2010 novel by Stephen Gashler

The Bent Sword is a young adult fantasy novel written and illustrated by Stephen Gashler, published by Cedar Fort, Inc. in 2010. Gashler adapted the book into a stage musical for New Play Project by the same name, having composed the lyrics and music.

==Synopsis==
In medieval England, a daydreaming peasant named Steffin wants to pursue his imaginary quest, but he feels trapped by society. When an eccentric storyteller insists that Steffin's quest is real, Steffin is forced to take his destiny into his own hands and seek out his arch nemesis, the dark Lord of Boredom.

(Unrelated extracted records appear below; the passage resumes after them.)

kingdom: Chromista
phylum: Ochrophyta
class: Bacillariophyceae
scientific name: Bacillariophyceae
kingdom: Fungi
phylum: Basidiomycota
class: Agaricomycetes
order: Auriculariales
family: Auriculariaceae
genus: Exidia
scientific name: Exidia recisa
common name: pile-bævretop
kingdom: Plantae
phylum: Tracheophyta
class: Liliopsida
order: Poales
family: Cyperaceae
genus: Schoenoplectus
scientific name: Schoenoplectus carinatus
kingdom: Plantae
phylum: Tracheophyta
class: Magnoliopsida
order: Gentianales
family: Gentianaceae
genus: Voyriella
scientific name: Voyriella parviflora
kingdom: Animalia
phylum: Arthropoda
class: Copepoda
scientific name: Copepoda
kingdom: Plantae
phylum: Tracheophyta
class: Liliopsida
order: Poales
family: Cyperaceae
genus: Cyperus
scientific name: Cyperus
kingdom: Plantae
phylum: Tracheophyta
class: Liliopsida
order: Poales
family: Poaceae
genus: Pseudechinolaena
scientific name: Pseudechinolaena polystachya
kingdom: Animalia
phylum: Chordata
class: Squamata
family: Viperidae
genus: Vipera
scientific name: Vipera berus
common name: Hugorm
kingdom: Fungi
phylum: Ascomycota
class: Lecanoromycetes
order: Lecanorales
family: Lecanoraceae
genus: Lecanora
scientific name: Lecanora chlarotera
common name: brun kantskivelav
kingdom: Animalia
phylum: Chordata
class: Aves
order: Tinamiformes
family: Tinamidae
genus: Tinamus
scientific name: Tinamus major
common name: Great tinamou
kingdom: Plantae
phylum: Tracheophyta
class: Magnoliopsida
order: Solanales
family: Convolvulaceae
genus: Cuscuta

Through a reckless chain of Don Quixote-like adventures, colorful friends catch Steffin's dream, and the powers that oppose them begin to unveil themselves. But when reality kicks in and his friends have had enough, will Steffin be able to pull them back together and complete their quest, or will Lord Bore succeed in quelling the greatest of all adventures?

==Musical==
The musical version of The Bent Sword was first produced at the Provo Theater in Utah by New Play Project in November 2010. It is available for performance in the public domain. Stephen Gashler played the leading role of Steffin, and his friend since middle school, Andrew Whittaker, played Sir Him. Before playing their characters on stage, Gashler and Whittaker had invented Steffin and Sir Him about fourteen years prior, thus patterning the story of the novel and musical in which imaginary characters are made real. The show was directed by Teresa Gashler, Stephen's wife.